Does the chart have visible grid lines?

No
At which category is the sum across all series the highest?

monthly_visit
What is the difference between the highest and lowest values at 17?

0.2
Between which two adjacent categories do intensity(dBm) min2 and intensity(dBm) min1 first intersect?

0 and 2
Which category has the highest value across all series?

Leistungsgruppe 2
--
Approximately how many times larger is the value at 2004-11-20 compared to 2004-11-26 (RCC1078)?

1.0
---
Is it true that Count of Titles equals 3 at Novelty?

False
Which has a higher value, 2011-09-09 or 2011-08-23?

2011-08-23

▶ EXERCISE
Rewrite the items from the line containing "Does the chart have visible grid lines?" through the line containing "Leistungsgruppe 2", changing every "highest" to "largest" and leaving everything else as it is.

▶ EXERCISE RESULT
Does the chart have visible grid lines?

No
At which category is the sum across all series the largest?

monthly_visit
What is the difference between the largest and lowest values at 17?

0.2
Between which two adjacent categories do intensity(dBm) min2 and intensity(dBm) min1 first intersect?

0 and 2
Which category has the largest value across all series?

Leistungsgruppe 2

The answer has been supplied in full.